Neuronal and glial activity are dependent on the efflux of potassium ions into the extracellular space. Efflux of K is partly energy-dependent as the activity of pumps and channels which are involved in K transportation is ATP-dependent. In this study, we investigated the effect of decreased intracellular ATP concentration ([ATP]i) on the extracellular potassium ion concentration ([K]o). Using in vivo electrophysiological techniques, we measured neocortical [K]o and the local field potential (LFP) while [ATP]i was reduced through various pharmacological interventions. We observed that reducing [ATP]i led to raised [K]o and DC-shifts resembling spreading depolarization-like events. We proposed that most likely, the increased [K]o is mainly due to the impairment of the Na/K ATPase pump and the ATP-sensitive potassium channel in the absence of sufficient ATP, because Na/K ATPase inhibition led to increased [K]o and ATP-sensitive potassium channel impairment resulted in decreased [K]o. Therefore, an important consequence of decreased [ATP]i is an increased [K]o. The results of this study acknowledge one of the mechanisms involved in [K]o dynamics.

In Vivo Neocortical [K]o Modulation by Targeted Stimulation of Astrocytes.

A normally functioning nervous system requires normal extracellular potassium ion concentration ([K]o). Throughout the nervous system, several processes, including those of an astrocytic nature, are involved in [K]o regulation. In this study we investigated the effect of astrocytic photostimulation on [K]o. We hypothesized that in vivo photostimulation of eNpHR-expressing astrocytes leads to a decreased [K]o. Using optogenetic and electrophysiological techniques we showed that stimulation of eNpHR-expressing astrocytes resulted in a significantly decreased resting [K]o and evoked K responses. The amplitude of the concomitant spreading depolarization-like events also decreased. Our results imply that astrocytic membrane potential modification could be a potential tool for adjusting the [K]o.

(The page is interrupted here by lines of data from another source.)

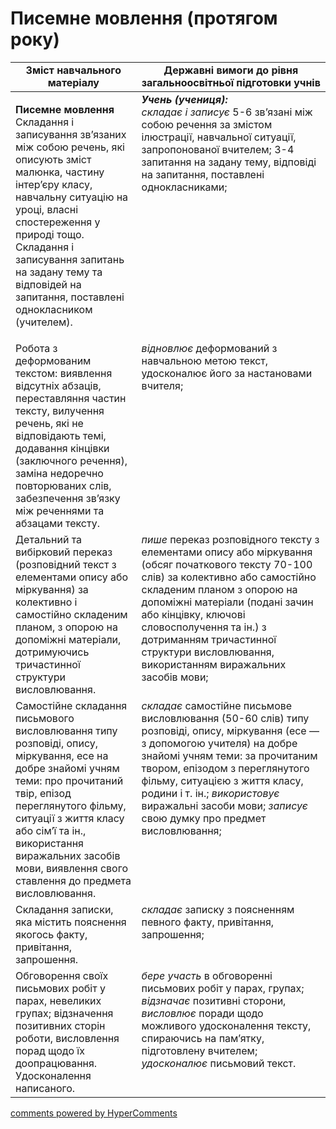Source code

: <div id="hypercomments_widget" class="js-hypercomments-widget invisible"></div>

# Писемне мовлення (протягом року)

<table>
  <tr>
    <td width="40%" align="center"><b>Зміст навчального матеріалу</b></td>
    <td width="60%" align="center"><b>Державні вимоги до рівня загальноосвітньої підготовки учнів</b></td>
  </tr>
<tbody>
  <tr>
    <td width="40%" style="vertical-align:top !important;">
    <p><b>Писемне мовлення</b><br>
Складання і записування зв’язаних між собою речень, які описують зміст малюнка, частину інтер’єру класу, навчальну ситуацію на уроці, власні спостереження у природі тощо. Складання і записування запитань на задану тему та відповідей на запитання, поставлені однокласником (учителем).</td>
    <td width="60%" style="vertical-align:top !important;">
<i><b>Учень (учениця):</b></i><br>
<i>складає і записує</i> 5-6 зв’язані між собою речення за змістом ілюстрації, навчальної ситуації, запропонованої вчителем; 3-4 запитання на задану тему, відповіді на запитання, поставлені однокласниками;<br></td>
  </tr>
  <tr>
    <td width="40%" style="vertical-align:top !important;">
Робота з деформованим текстом: виявлення відсутніх абзаців, переставляння частин тексту, вилучення речень, які не відповідають темі, додавання кінцівки (заключного речення), заміна недоречно повторюваних слів, забезпечення зв’язку між реченнями та абзацами тексту.</td>
    <td width="60%" style="vertical-align:top !important;">
<i>відновлює</i> деформований з навчальною метою текст, удосконалює його за настановами вчителя;</td>
  </tr>
  <tr>
    <td width="40%" style="vertical-align:top !important;">
Детальний та вибірковий переказ (розповідний текст з елементами опису або міркування) за колективно і самостійно складеним планом, з опорою на допоміжні матеріали, дотримуючись тричастинної структури висловлювання. </td>
    <td width="60%" style="vertical-align:top !important;">
<i>пише</i> переказ розповідного тексту з елементами опису або міркування (обсяг початкового тексту 70-100 слів) за колективно або самостійно складеним планом з опорою на допоміжні матеріали (подані зачин або кінцівку, ключові словосполучення та ін.) з дотриманням тричастинної структури висловлювання, використанням виражальних засобів мови;</td>
  </tr>
  <tr>
    <td width="40%" style="vertical-align:top !important;">
Самостійне складання письмового висловлювання типу розповіді, опису, міркування, есе на добре знайомі учням теми: про прочитаний твір, епізод переглянутого фільму, ситуації з життя класу або сім’ї та ін., використання виражальних засобів мови, виявлення свого ставлення до предмета висловлювання. </td>
    <td width="60%" style="vertical-align:top !important;">
<i>складає</i> самостійне письмове висловлювання (50-60 слів) типу розповіді, опису, міркування (есе — з допомогою учителя) на добре знайомі учням теми: за прочитаним твором, епізодом з переглянутого фільму, ситуацією з життя класу, родини і т. ін.; <i>використовує</i> виражальні засоби мови; <i>записує</i> свою думку про предмет висловлювання;</td>
  </tr>
  <tr>
    <td width="40%" style="vertical-align:top !important;">
Складання записки, яка містить пояснення якогось факту, привітання, запрошення. </td>
    <td width="60%" style="vertical-align:top !important;">
<i>складає</i> записку з поясненням певного факту, привітання, запрошення;<br></td>
  </tr>
  <tr>
    <td width="40%" style="vertical-align:top !important;">
Обговорення своїх письмових робіт у парах, невеликих групах; відзначення позитивних сторін роботи, висловлення порад щодо їх доопрацювання. Удосконалення написаного.</td>
    <td width="60%" style="vertical-align:top !important;">
<i>бере участь</i> в обговоренні письмових робіт у парах, групах; <i>відзначає</i> позитивні сторони, <i>висловлює</i> поради щодо можливого удосконалення тексту, спираючись на пам’ятку, підготовлену вчителем; <i>удосконалює</i> письмовий текст.</td>
  </tr>
</tbody>
</table>

<div class="js-hypercomments-container">
<a href="http://hypercomments.com" class="hc-link" title="comments widget">comments powered by HyperComments</a>
</div>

Neocortical in vivo focal and spreading potassium responses and the influence of astrocytic gap junctional coupling.

Raised extracellular potassium ion (K+) concentration is associated with several disorders including migraine, stroke, neurotrauma and epilepsy. K+ spatial buffering is a well-known mechanism for extracellular K+ regulation/distribution. Astrocytic gap junction-mediated buffering is a controversial candidate for K+ spatial buffering. To further investigate the existence of a K+ spatial buffering and to assess the involvement of astrocytic gap junctional coupling in K+ redistribution, we hypothesized that neocortical K+ and concomitant spreading depolarization (SD)-like responses are controlled by powerful local K+ buffering mechanisms and that K+ buffering/redistribution occurs partially through gap junctional coupling. Herein, we show, in vivo, that a threshold amount of focally applied KCl is required to trigger local and/or distal K+ responses, accompanied by a SD-like response. This observation indicates the presence of powerful local K+ buffering which mediates a rapid return of extracellular K+ to the baseline. Application of gap junctional blockers, carbenoxolone and Gap27, partially modulated the amplitude and shape of the K+ response and noticeably decreased the velocity of the spreading K+ and SD-like responses. Opening of gap junctions by trimethylamine, slightly decreased the amplitude of the K+ response and markedly increased the velocity of redistribution of K+ and SD-like events. We conclude that spreading K+ responses reflect powerful local K+ buffering mechanisms which are partially modulated by gap junctional communication. Gap junctional coupling mainly affected the velocity of the K+ and SD-like responses.